First, the confusion matrix is the prediction result of the model for each test data. It is a table that summarizes the number of prediction results that apply to each of the four perspectives of True Positive, True Negative, False Positive, and False Negative.
“True or false” indicates whether the prediction was correct, and “Positive or negative” indicates the predicted class. In other words
(1) The number of true positives predicted to be in the positive class and the result was also in the positive class
(2) The number of true negatives predicted to be in the negative class and the result was also in the negative class
③ The number of false positives predicted to be in the positive class but the result was in the negative class
④ The number of false negatives predicted to be in the negative class but the result was in the positive class
Are shown respectively.
The machine learning model answers True Positive and True Negative correctly. False Positives and False Negatives indicate that the machine learning model is incorrect.
sklearn.In the metrics module
confusion_Let's actually see the number of each component of the confusion matrix using the matrix function.
The confusion_matrix function can be used as follows.
from sklearn.metrics import confusion_matrix
confmat = confusion_matrix(y_true, y_pred)
y_true stores the actual class of correct data as an array y_pred contains the expected classes as an array. The way it is stored is as shown in the figure confirmed in the confusion matrix.
If you can actually build a classification model, is that classification model better than other classification models? We need a clear standard to evaluate whether it is good or not.
Check the correct answer rate. The correct answer rate means that the diagnosis results were correct in all the events. It is a percentage of the number (classified as TP / TN) and can be calculated as follows.
Precision / precision is the percentage of data that is predicted to be positive that is actually positive. (Predicted success rate) Recall represents the percentage of actual positive data that can be predicted to be positive. (Practical, reliable rate)
The F value is a combination of both the precision and recall (harmonic mean).
Basically, check not only the correct answer rate but also the F value, accuracy, and recall rate. I will check if it is really reliable.

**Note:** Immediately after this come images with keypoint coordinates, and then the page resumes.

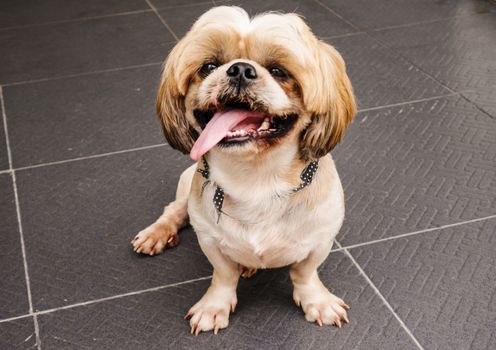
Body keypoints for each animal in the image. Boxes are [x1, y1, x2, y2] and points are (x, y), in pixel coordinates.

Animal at [132, 4, 356, 334]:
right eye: (209, 66)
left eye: (278, 71)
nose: (239, 69)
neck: (256, 179)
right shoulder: (210, 239)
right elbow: (223, 275)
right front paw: (214, 306)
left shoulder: (320, 239)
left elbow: (305, 274)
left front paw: (317, 301)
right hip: (186, 184)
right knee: (174, 210)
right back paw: (157, 233)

Let's use the performance evaluation index implemented in scikit-learn.
#Conformity rate, recall rate, F value
from sklearn.metrics import precision_score, recall_score, f1_score
#Stores data. This time 0 is positive and 1 is negative
y_true = [0,0,0,1,1,1]
y_pred = [1,0,0,1,1,1]
# y_true is the correct label, y_Pass each prediction result label to pred
print("Precision: {:.3f}".format(precision_score(y_true, y_pred)))

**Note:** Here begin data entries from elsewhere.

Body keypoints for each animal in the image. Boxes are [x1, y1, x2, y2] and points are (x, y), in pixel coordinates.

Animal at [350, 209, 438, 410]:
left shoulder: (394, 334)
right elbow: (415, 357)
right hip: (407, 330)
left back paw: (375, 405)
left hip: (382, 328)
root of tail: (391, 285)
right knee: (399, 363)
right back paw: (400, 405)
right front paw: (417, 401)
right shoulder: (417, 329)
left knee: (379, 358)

print("Recall: {:.3f}".format(recall_score(y_true, y_pred)))
print("F1: {:.3f}".format(f1_score(y_true, y_pred)))
The relationship between these two performance evaluation indexes is a trade-off relationship. The trade-off relationship is If you try to increase the recall rate, the precision rate will decrease. If you try to increase the precision rate, it means that the recall rate will decrease.

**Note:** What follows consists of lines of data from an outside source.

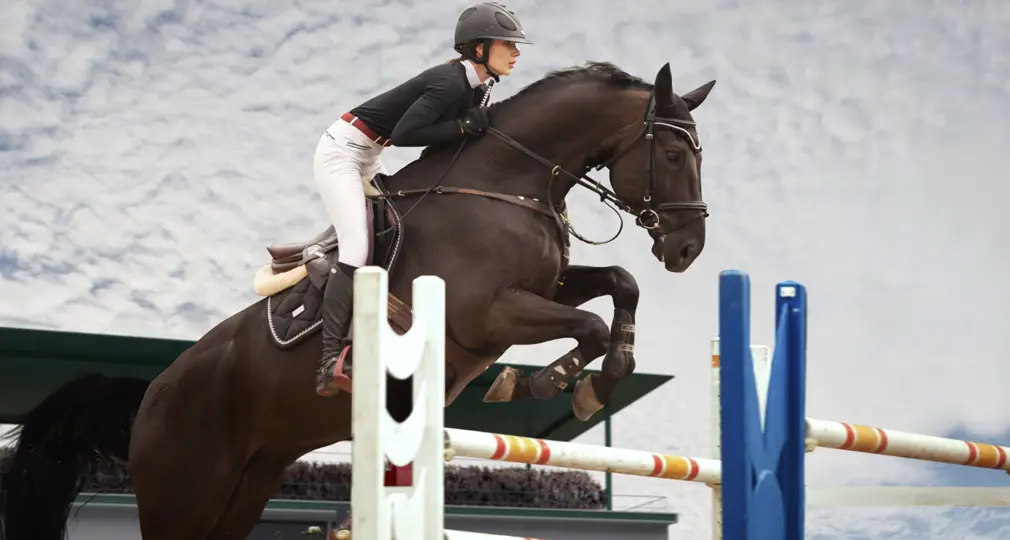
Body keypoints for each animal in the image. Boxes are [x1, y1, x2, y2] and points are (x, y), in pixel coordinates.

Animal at [0, 60, 715, 539]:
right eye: (674, 153)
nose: (688, 249)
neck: (508, 180)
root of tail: (150, 393)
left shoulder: (541, 287)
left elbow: (619, 284)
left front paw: (605, 375)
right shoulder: (489, 314)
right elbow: (587, 323)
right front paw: (549, 382)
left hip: (245, 485)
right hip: (186, 491)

If many patients are positive in a strict examination at a hospital examination Higher recall, but lower accuracy, etc.
Select and use the recall rate, accuracy, and F value according to the basics and the content to be handled.
A PR curve is a graph that plots data, with the horizontal axis representing recall and the vertical axis representing precision / precision.
Let me give you an example. For 10 patients who have undergone cancer screening After calculating the possibility of cancer for each, consider declaring the patient positive or negative based on it.
In this case, the precision is of the number of patients declared positive in the cancer screening. The percentage of patients who really have cancer Recall is among patients who are truly cancerous The rate at which cancer was declared.
The problem here is when 10 patients are listed in order of increasing likelihood of cancer. The top number of people to declare positive.
Depending on how many people are declared positive Both recall and precision / precision will change.
At this time, if only the first person is positive, if the second person is positive, and so on. The figure that calculates the precision / recall and plots them all It can be called a PR curve. The process of plotting is as follows.
The plot of these precision / recall and recall is as follows. Also, the shape of the PR curve changes depending on the result.
From the above figure, it can be said that the relationship between recall and precision / precision is a trade-off.
Considering the maximum effective utilization by placing it on the PR curve, let's first review the two axes.
High precision / low recall Although there is little waste, it can be said that the judgment is often missed. In other words, it can be said that there is a loss of opportunity.
Low precision / high recall It can be said that there are few omissions, but it is judged that there are many wasted shots. In other words, the budget for the approach is likely to be wasted.
It's best to have high precision / recall and high recall. However, due to the trade-off relationship, if you try to raise either one, one will fall.
However, there is a point in the PR curve where the precision and recall match. This point
Break even point(BEP)Is called.
In this respect, it is an important point in business because it is possible to optimize costs and profits while maintaining a well-balanced relationship between precision / precision and recall. I touched on the evaluation index called F value, but you should keep the break even point as a similar concept.
Let's evaluate the model using the PR curve. The superiority and inferiority of the model based on the PR curve is as follows. In other words, it can be said that the better the model was built, the more BEP transitioned to the upper right. This is because the more the BEP moves to the upper right, the higher the precision / precision and recall at the same time.